I want nothing to do with you. I never want to hear your voice again, even if you are going to give an apology. I never want to see your face again, even if it is lined with regret. I never want to put myself in a position where you can hurt me, even if you swear you are not going to repeat your past mistakes.
The thought of you makes me sick. It triggers tears and a stomachache.
It would be easier to live without you than to confront the baggage you brought me. It would be easier to block your calls than to muster up the courage to talk to you. It would be easier to pretend you never existed in the first place than admit how much I miss you. And that is exactly what I have done.

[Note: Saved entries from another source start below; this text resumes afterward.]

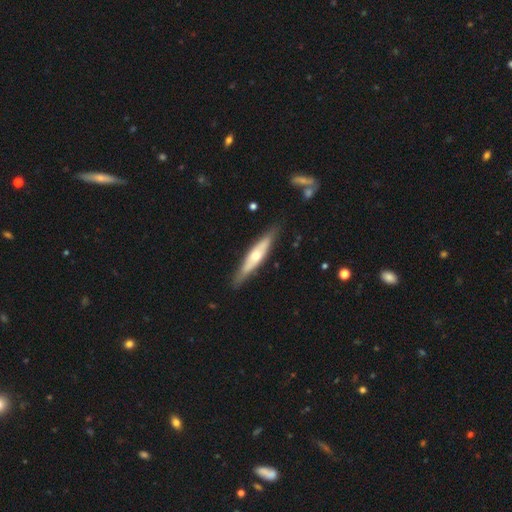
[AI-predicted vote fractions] Q: Smooth or featured?
A: featured or disk (59%); runner-up: smooth (37%)
Q: Edge-on disk?
A: yes (83%); runner-up: no (17%)
Q: Merging?
A: none (84%); runner-up: minor disturbance (12%)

I told myself ignoring you was for the best. I told myself I was doing the right thing. Most of the time, I still feel that way. Without you around, there is a weight lifted from my chest. I feel more comfortable than I have in a long time.
Besides, you were the one who screwed up. You were the one who hurt me. You cannot blame me for leaving when you pushed and pushed until I could not take it anymore. You could have set things right a long time ago, but you never did. You continued down a destructive path. That was your decision. That had nothing to do with me. There is no reason for me to feel guilty for walking away from such a toxic situation. There is no good, sensible reason for me to talk to you again.
Of course, my heart does not listen to reason. Even though you put me through hell, there are some days when I am tempted to reach out to you. On those days, I wonder whether it is unhealthy to pretend you never mattered to me. I could never trust you again, but could I talk to you again? Could I find peace with what happened between us?
I wish I could take my heart out of the equation. I wish I could erase the good times we shared. I wish I could force myself to stop caring about you for real instead of pretending not to care.
I don’t want to make a decision I end up regretting — but I’m not sure which path is the one that will lead to regret. Will I regret letting you back into my world? Will I regret it even more if you die without making up with me? Or am I screwed either way?
Most of the time, I know exactly what I want, but this time I have absolutely no idea.